--- Recorded data Enclosed Below ---

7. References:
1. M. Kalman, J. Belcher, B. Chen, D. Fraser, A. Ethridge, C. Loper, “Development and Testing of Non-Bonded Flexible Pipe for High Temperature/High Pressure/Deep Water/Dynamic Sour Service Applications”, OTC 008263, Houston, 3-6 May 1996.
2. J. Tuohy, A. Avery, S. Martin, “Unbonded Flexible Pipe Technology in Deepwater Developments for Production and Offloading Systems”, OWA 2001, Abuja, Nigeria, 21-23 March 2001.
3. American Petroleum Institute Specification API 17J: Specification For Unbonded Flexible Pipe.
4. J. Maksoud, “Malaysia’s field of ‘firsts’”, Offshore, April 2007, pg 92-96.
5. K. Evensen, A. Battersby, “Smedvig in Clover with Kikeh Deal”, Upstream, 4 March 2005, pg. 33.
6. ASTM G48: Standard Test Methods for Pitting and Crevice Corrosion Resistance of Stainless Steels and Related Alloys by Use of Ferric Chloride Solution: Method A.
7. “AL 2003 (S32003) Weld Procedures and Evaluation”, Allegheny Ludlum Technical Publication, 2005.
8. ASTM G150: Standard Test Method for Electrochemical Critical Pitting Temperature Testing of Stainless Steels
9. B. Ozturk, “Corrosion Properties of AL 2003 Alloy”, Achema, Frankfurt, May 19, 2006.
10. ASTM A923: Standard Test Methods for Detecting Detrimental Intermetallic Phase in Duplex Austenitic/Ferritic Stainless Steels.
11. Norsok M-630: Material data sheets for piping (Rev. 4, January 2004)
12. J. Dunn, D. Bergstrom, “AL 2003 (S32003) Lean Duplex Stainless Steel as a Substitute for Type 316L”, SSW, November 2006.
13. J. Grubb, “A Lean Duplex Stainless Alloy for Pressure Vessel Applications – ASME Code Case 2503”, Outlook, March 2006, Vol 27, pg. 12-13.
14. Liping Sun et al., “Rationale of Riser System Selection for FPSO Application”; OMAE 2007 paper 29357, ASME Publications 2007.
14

--- End of Enclosed Recorded data ---

Word for word, restate each of the records above.

7. References:
1. M. Kalman, J. Belcher, B. Chen, D. Fraser, A. Ethridge, C. Loper, “Development and Testing of Non-Bonded Flexible Pipe for High Temperature/High Pressure/Deep Water/Dynamic Sour Service Applications”, OTC 008263, Houston, 3-6 May 1996.
2. J. Tuohy, A. Avery, S. Martin, “Unbonded Flexible Pipe Technology in Deepwater Developments for Production and Offloading Systems”, OWA 2001, Abuja, Nigeria, 21-23 March 2001.
3. American Petroleum Institute Specification API 17J: Specification For Unbonded Flexible Pipe.
4. J. Maksoud, “Malaysia’s field of ‘firsts’”, Offshore, April 2007, pg 92-96.
5. K. Evensen, A. Battersby, “Smedvig in Clover with Kikeh Deal”, Upstream, 4 March 2005, pg. 33.
6. ASTM G48: Standard Test Methods for Pitting and Crevice Corrosion Resistance of Stainless Steels and Related Alloys by Use of Ferric Chloride Solution: Method A.
7. “AL 2003 (S32003) Weld Procedures and Evaluation”, Allegheny Ludlum Technical Publication, 2005.
8. ASTM G150: Standard Test Method for Electrochemical Critical Pitting Temperature Testing of Stainless Steels
9. B. Ozturk, “Corrosion Properties of AL 2003 Alloy”, Achema, Frankfurt, May 19, 2006.
10. ASTM A923: Standard Test Methods for Detecting Detrimental Intermetallic Phase in Duplex Austenitic/Ferritic Stainless Steels.
11. Norsok M-630: Material data sheets for piping (Rev. 4, January 2004)
12. J. Dunn, D. Bergstrom, “AL 2003 (S32003) Lean Duplex Stainless Steel as a Substitute for Type 316L”, SSW, November 2006.
13. J. Grubb, “A Lean Duplex Stainless Alloy for Pressure Vessel Applications – ASME Code Case 2503”, Outlook, March 2006, Vol 27, pg. 12-13.
14. Liping Sun et al., “Rationale of Riser System Selection for FPSO Application”; OMAE 2007 paper 29357, ASME Publications 2007.
14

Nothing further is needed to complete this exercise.